`nvidia-ctk` shows GPU but podman doesn't find it for passthrough

I just updated a server system with an NVidia T400 GPU to latest nixos-unstable, rev 08f22084e6085d19bcfb4be30d1ca76ecb96fe54 (though it hasn’t seen an update in a month or so and I unfortunately don’t know the previous rev). The system uses a podman container with nvidia-container-toolkit for GPU passthrough, and this broke after the update.

The GPU shows up on the host machine and is found by nvidia-ctk:

# nvidia-smi -L
GPU 0: NVIDIA T400 4GB (UUID: GPU-cc33bb28-454b-5df7-0f48-13948ad02329)
# nvidia-ctk cdi list
INFO[0000] Found 2 CDI devices                          
nvidia.com/gpu=0
nvidia.com/gpu=all

However, when trying to run a container passing it through, that yields an error (same result with -gpus=all):

# podman run --rm -it --device=nvidia.com/gpu=all nvidia/cuda:12.4.0-base-ubuntu22.04 nvidia-smi
Error: setting up CDI devices: unresolvable CDI devices nvidia.com/gpu=all

The nvidia-container-toolkit-cdi-generator.service systemd unit also runs without errors and the generated JSON file looks fine, containing mentions of nvidia.com/gpu=0 and nvidia.com/gpu=all.

Relevant configuration:

services.xserver.videoDrivers = [ "nvidia" ];

hardware.graphics.enable = true;

hardware.nvidia = {
  open = true;
  modesetting.enable = true;
  package = config.boot.kernelPackages.nvidiaPackages.production;
};

hardware.nvidia-container-toolkit.enable = true;
systemd.services.nvidia-container-toolkit-cdi-generator.environment.LD_LIBRARY_PATH = "${lib.getLib config.hardware.nvidia.package}/lib";

(Don’t ask me what that last line is, don’t remember).

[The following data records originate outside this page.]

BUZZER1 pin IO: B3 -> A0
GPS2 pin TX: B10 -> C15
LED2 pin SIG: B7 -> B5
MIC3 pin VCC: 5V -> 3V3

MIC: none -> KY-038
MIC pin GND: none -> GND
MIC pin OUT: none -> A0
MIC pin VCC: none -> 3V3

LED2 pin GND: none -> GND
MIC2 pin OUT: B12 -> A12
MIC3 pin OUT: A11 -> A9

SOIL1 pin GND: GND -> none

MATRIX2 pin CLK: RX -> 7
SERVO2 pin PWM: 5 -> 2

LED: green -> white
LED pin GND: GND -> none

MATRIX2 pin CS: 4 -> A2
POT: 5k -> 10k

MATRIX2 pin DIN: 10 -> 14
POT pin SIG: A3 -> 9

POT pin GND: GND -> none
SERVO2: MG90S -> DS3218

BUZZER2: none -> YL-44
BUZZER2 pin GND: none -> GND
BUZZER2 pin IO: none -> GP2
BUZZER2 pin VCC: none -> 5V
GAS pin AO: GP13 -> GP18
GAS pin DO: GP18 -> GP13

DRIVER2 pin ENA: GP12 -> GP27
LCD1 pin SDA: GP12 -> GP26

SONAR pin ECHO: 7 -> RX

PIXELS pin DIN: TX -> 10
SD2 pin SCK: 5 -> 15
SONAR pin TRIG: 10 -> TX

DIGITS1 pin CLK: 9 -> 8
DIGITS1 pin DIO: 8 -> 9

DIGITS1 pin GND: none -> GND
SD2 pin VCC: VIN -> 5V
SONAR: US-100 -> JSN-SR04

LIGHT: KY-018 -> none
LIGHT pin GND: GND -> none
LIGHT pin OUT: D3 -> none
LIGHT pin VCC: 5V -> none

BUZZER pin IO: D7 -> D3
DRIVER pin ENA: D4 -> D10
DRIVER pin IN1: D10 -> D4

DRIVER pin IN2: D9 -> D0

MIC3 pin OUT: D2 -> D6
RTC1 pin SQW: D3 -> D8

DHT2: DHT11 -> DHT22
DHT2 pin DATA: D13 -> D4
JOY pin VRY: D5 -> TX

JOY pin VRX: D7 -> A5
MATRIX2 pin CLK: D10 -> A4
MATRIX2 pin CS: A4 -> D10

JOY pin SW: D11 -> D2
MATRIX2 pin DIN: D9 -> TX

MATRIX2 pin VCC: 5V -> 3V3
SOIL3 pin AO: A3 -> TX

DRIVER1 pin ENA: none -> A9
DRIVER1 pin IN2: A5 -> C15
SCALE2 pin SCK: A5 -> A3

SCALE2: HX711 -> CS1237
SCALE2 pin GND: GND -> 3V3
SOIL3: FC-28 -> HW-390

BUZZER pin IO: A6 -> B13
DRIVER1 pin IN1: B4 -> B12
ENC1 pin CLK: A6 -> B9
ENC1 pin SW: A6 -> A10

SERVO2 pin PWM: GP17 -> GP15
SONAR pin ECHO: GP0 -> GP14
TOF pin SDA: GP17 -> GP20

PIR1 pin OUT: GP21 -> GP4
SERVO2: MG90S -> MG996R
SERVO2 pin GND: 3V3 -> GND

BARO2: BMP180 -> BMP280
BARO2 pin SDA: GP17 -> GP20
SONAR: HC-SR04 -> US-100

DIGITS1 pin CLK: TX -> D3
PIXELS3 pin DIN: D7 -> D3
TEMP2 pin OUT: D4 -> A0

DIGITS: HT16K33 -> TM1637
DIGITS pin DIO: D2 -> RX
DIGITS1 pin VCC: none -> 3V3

Does anyone have any ideas why this isn’t working?

2 Likes

Were you able to figure this out? I have the same problem, unfortunately.

EDIT:

I found a workaround. It seems that Podman doesn’t check /var/run/cdi for CDI spec files, even though nvidia-ctk places them there. Instead, Podman looks in paths like /etc/cdi.

To fix this, I created a symlink to the spec file in /etc/cdi.

environment.etc."cdi/nvidia-container-toolkit.json".source = "/run/cdi/nvidia-container-toolkit.json";

1 Like

Thanks for the workaround! I’ve unfortunately not found a fix for this yet. I applied the workaround and it seems like the server won’t boot for whatever reason (probably unrelated) - I’ll have to check it out in person tomorrow when I’m there.

EDIT: False alarm, just took very long. Everything works now with your workaround!